TSA launches digital identity roadmap
Among several familiar themes for airport biometrics – the need for collaboration, improved passenger processing times and experiences, the rapid advance of touchless transactions — a Future Travel Experience webinar presented by Idemia on ‘Next Generation Travel through Trusted Identity & Biometric Solutions’ also provides an introduction to a new policy document from the U.S. federal government.
Panelists discussed many of the processes and initiatives as outlined in the new Transportation Security Administration (TSA) document.
TSA Identity Management Capability Manager Jason Lim began his presentation with a review of the launch of TSA’s Biometrics Roadmap in 2018, and the four goals it set out for the agency. The agency has pursued those goals since, and Lim says the fruits of those efforts are starting to be realized following piloting.
The follow-up document, which he says provides “a higher strategic roadmap,” is the TSA Identity Management Roadmap, released on Wednesday (more on that document below), just as the webinar was held. It applies to TSA’s use of biometrics and other digital identity technologies.
TSA is carrying out integration testing for a new form factor of Credential Authentication Technology (CAT II) devices, provided by Idemia, at its lab, while also running pilots at three locations to validate a final set of requirements and determine operational procedures, Lim revealed.
The agency will continue to utilize mobile phones for identity management, rather than following the tokenized biometrics model pursued by IATA.
Greg Forbes of Delta Air Lines presented the carrier perspective on the TSA systems Lim described, as well as Delta’s work on touchless bag-drop services. The opt-in process for TSA checks is built into Delta’s check-in flow for each individual journey, Forbes explains.

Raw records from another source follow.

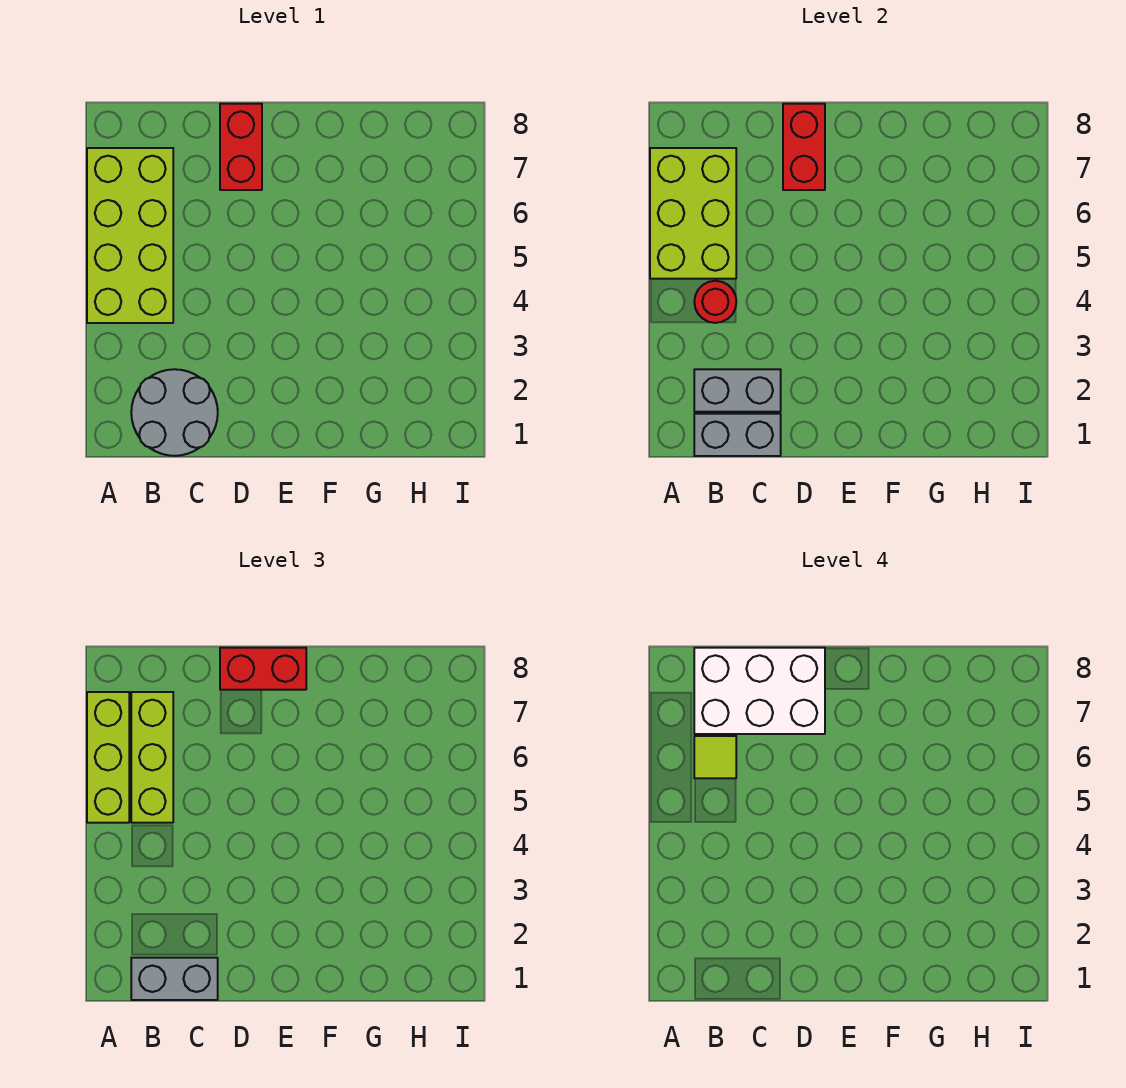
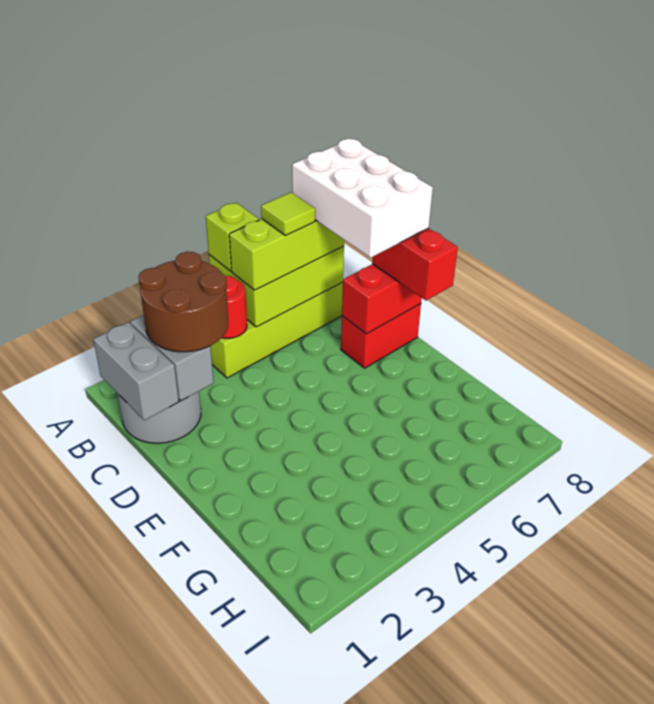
lime 1x3 brick [87,692,129,823] -> lime 1x1 brick [206,203,259,271]
grey 1x2 brick [131,958,218,1000] -> none
none -> brown 2x2 round brick [138,252,228,352]

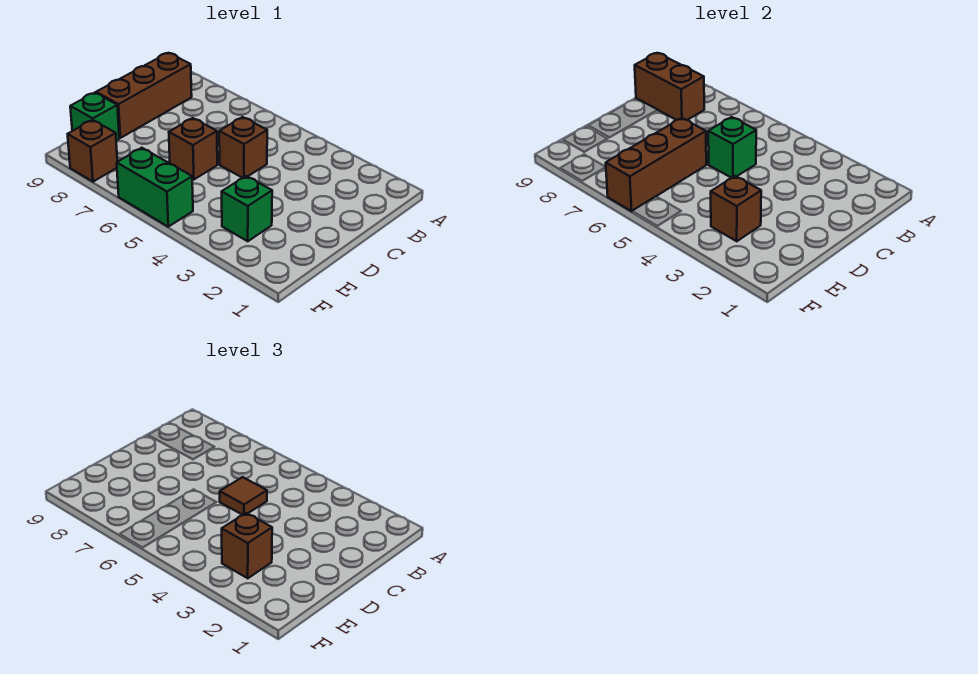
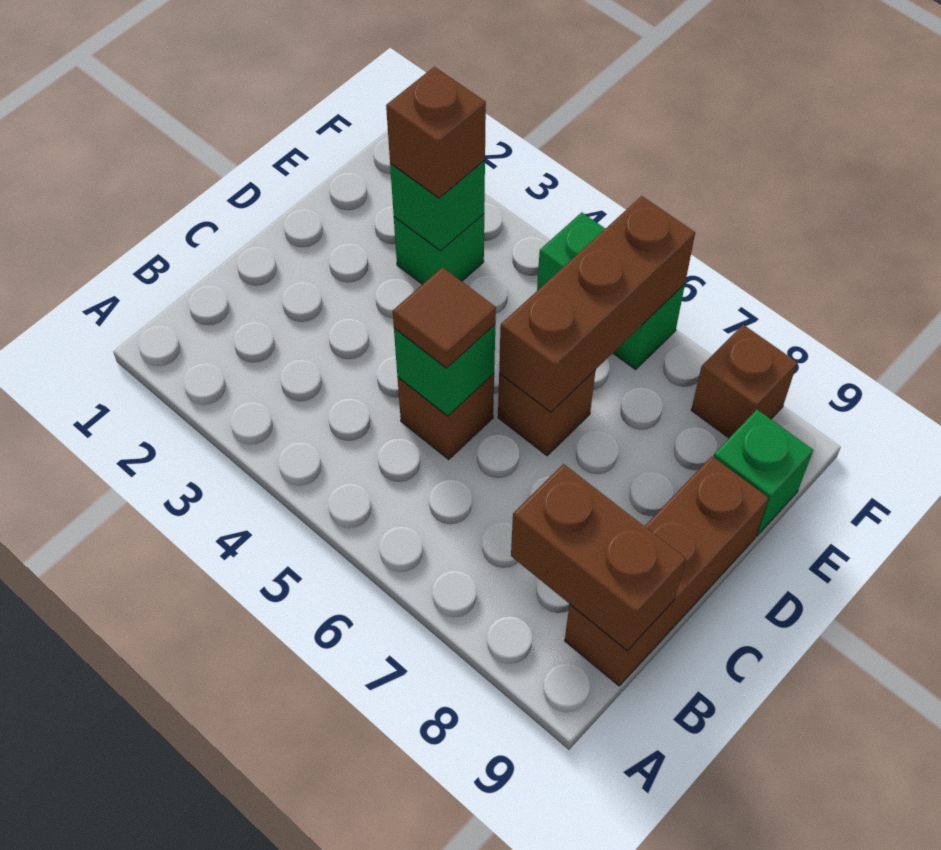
brown 1x1 brick [711,176,761,241] -> green 1x1 brick [390,160,485,251]

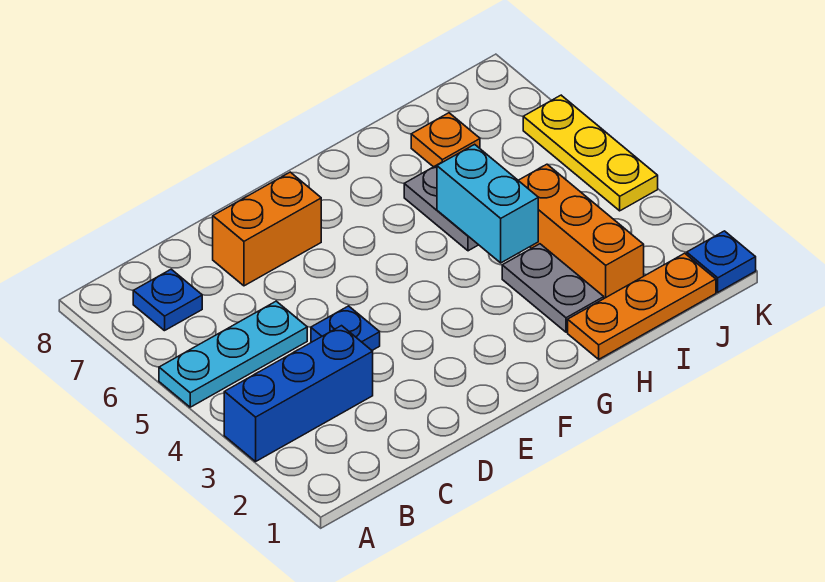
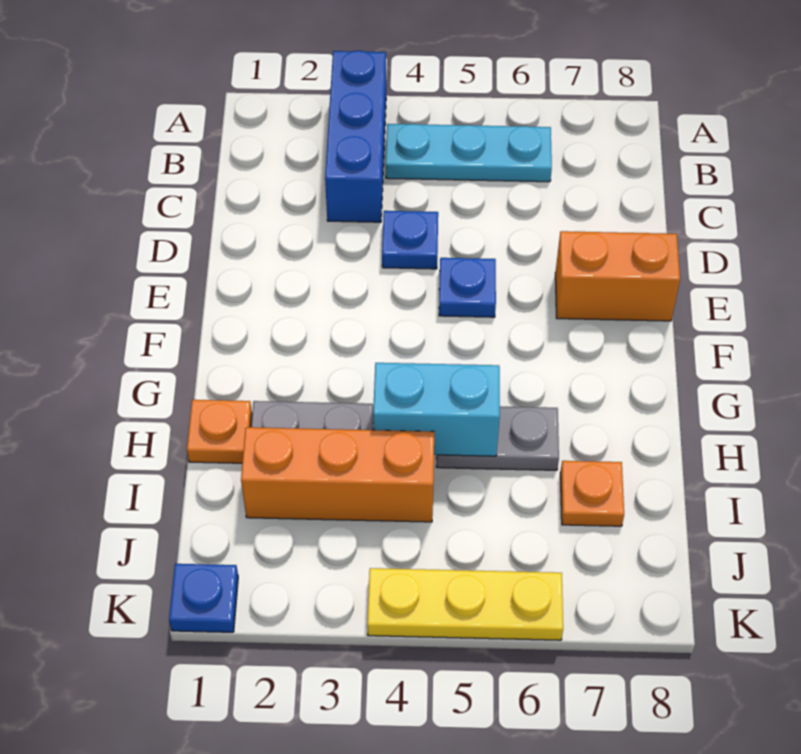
cyan 1x3 plate [159,301,307,407] -> cyan 1x3 plate turned to [386,124,552,182]
blue 1x1 plate [133,269,202,331] -> blue 1x1 plate moved to [439,258,496,317]
orange 1x2 brick [213,172,321,286] -> orange 1x2 brick turned to [555,231,680,321]
orange 1x3 plate [568,253,716,359] -> orange 1x1 plate [187,400,252,463]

Delta is introducing three options for boarding; paper boarding passes, digital boarding passes, or face biometrics.
Forbes says customers who get used to these conveniences find a return to legacy processes disruptive, which creates stickiness for Delta, comparing the services to the convenience advantage of TSA PreCheck.
One surprise, he said, has been the adoption of these passenger convenience programs by people who travel less frequently.
Aura Moore of Los Angeles World Airports (LAWA) discussed the importance of working with biometrics vendors and other stakeholders for the airport operator, and reviewed the early implementation of biometrics for flight boarding at LAX. LAX is up to 72 e-gates at 15 boarding gates, and expanding further. By next year it will reach 90 to 100 percent of common-use international gates, according to Moore.
Some passengers do opt-out of biometric boarding, but opt-outs appear to be decreasing over time, Moore says.
CBP is wrapping up a 90-day trial of one-step biometric authentication for Global Entry passengers conducted at LAX, which Moore says could further dramatically improve passenger processing times. Between those types of systems and Simplified Arrivals, all international arrivals at LAX are biometric at this point.
Idemia SVP of Travel and Transport Lisa Sullivan emphasized the collaborative aspect of biometrics projects at U.S. airports, and the benefits of those initiatives for passengers in the form of smoother travel processes.
The company is working on making enrolling in programs like PreCheck easier, and Sullivan says it currently takes less than 6 minutes in the majority of cases. Idemia is introducing services for enrolling during the airport journey as well.
As stakeholders continue to encourage signups, she says, providing choices between tools, including mobile digital ID and biometrics, will be key.
TSA Identity Management Roadmap
The new Identity Management Roadmap outlines the agency’s goals for a cohesive identity management ecosystem to support security, passenger experience and operational efficiency goals.
The four goals identified in the TSA’s new roadmap are enhanced enrollment and travel reservation experiences for passengers, expanded and evolved standards for identity proofing to support future vetting and verifications, improved vetting “in response to new threats, policies, and technologies,” and “support(ing) appropriate identity verification activities across the TSA.”
That includes the role of mobile driver’s licenses (mDLs) and the agency’s CAT II devices.
Three objectives are set under each goal, and the “guiding principles” of “risk management, person-centric, privacy,’ resource optimization” which apply to each declared. Objectives explicitly referring to biometrics are 3.1; “evolve use of existing and available biometric and biographic data,” and 4.3; “engage industry and interagency partners to enable biometrics and digital identity solutions.”
What TSA calls its ‘cross cutting strategic drivers’ or approaches to achieving the goals, are risk management frameworks, improved data sharing, data quality evaluations, improved self-service capabilities, and expanded collaboration.